BEGIN Material for this task

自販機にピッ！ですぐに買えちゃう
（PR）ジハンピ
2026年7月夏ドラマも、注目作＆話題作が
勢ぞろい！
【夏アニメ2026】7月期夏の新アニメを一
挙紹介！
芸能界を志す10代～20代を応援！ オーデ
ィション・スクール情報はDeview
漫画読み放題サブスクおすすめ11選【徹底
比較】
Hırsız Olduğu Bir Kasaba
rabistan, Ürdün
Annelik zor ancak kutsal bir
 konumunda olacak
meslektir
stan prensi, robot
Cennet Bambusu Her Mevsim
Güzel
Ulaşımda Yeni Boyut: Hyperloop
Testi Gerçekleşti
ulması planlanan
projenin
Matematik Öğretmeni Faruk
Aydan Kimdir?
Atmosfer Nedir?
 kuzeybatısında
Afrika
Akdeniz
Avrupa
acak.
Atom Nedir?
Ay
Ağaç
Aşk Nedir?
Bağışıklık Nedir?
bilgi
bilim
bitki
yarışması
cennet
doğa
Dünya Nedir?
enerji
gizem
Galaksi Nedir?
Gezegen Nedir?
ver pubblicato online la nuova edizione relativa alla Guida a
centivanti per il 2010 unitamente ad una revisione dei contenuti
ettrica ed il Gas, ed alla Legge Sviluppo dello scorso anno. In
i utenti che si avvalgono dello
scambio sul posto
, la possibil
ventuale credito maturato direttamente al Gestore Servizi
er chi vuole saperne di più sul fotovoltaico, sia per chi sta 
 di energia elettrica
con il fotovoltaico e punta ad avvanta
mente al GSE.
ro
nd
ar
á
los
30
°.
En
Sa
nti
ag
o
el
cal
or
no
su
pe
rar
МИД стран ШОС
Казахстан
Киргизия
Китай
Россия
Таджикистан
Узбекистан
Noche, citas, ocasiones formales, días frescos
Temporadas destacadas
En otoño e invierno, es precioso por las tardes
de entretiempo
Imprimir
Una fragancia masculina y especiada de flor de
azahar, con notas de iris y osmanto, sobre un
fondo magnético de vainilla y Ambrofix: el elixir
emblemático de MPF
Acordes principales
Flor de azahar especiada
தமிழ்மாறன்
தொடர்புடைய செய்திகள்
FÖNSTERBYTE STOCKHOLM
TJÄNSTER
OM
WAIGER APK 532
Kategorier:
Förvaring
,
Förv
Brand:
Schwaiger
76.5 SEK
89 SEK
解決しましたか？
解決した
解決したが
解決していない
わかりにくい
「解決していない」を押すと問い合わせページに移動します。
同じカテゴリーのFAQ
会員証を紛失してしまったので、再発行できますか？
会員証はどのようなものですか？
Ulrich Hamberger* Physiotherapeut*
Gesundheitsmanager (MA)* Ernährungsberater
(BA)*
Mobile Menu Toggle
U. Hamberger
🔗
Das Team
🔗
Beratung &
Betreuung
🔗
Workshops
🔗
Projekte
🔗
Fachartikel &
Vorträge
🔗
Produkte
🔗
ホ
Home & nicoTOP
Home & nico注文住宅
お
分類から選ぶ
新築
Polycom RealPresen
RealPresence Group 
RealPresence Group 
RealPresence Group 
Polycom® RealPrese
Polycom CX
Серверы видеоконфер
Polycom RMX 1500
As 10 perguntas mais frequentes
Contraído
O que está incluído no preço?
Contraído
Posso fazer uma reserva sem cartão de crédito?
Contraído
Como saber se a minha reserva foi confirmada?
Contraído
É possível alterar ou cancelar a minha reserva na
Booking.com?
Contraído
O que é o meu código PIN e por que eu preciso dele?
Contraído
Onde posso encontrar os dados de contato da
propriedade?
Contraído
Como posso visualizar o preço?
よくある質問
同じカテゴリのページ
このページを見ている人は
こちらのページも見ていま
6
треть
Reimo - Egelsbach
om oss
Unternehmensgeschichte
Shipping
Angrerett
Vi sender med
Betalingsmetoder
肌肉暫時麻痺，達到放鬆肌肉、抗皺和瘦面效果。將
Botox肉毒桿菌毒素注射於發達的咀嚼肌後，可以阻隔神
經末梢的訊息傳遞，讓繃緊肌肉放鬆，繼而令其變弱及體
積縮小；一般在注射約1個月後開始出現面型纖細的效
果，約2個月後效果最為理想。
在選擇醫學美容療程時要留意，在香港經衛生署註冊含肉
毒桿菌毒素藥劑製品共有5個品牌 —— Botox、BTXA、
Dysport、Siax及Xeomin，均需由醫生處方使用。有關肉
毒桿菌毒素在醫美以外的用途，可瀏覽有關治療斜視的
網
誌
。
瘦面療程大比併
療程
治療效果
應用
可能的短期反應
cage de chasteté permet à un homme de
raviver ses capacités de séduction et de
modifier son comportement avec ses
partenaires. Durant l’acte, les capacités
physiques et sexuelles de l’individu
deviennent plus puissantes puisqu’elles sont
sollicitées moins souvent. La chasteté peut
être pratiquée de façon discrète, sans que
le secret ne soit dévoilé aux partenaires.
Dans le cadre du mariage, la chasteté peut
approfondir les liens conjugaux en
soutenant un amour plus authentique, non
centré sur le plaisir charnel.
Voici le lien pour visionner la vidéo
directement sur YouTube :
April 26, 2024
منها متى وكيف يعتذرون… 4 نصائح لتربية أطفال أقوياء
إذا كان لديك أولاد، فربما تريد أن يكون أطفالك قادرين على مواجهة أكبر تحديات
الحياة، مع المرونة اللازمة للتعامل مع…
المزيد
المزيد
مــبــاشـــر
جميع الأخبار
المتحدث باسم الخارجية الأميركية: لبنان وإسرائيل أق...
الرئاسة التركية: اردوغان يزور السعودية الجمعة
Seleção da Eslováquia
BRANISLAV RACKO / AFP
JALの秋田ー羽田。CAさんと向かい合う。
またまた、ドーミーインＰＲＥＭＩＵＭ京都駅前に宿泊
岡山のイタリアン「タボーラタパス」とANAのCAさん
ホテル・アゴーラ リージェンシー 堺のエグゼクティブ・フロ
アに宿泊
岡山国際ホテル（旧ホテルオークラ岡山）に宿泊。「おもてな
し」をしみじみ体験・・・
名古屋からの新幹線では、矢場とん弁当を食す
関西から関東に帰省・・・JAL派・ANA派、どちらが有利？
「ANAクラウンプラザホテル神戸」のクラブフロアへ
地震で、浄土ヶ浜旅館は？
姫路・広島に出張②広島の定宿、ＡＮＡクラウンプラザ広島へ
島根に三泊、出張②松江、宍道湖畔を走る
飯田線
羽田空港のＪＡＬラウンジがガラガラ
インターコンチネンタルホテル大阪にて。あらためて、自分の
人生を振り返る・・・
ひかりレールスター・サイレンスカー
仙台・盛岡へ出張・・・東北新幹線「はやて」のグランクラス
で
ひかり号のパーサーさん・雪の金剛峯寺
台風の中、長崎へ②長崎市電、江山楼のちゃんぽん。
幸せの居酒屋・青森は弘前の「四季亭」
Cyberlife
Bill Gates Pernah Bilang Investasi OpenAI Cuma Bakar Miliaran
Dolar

END Material for this task

* [Instruction]
The result should be every line of the material that contains the word "reserva", so copy those lines.

* [Solution to the problem]
Posso fazer uma reserva sem cartão de crédito?
Como saber se a minha reserva foi confirmada?
É possível alterar ou cancelar a minha reserva na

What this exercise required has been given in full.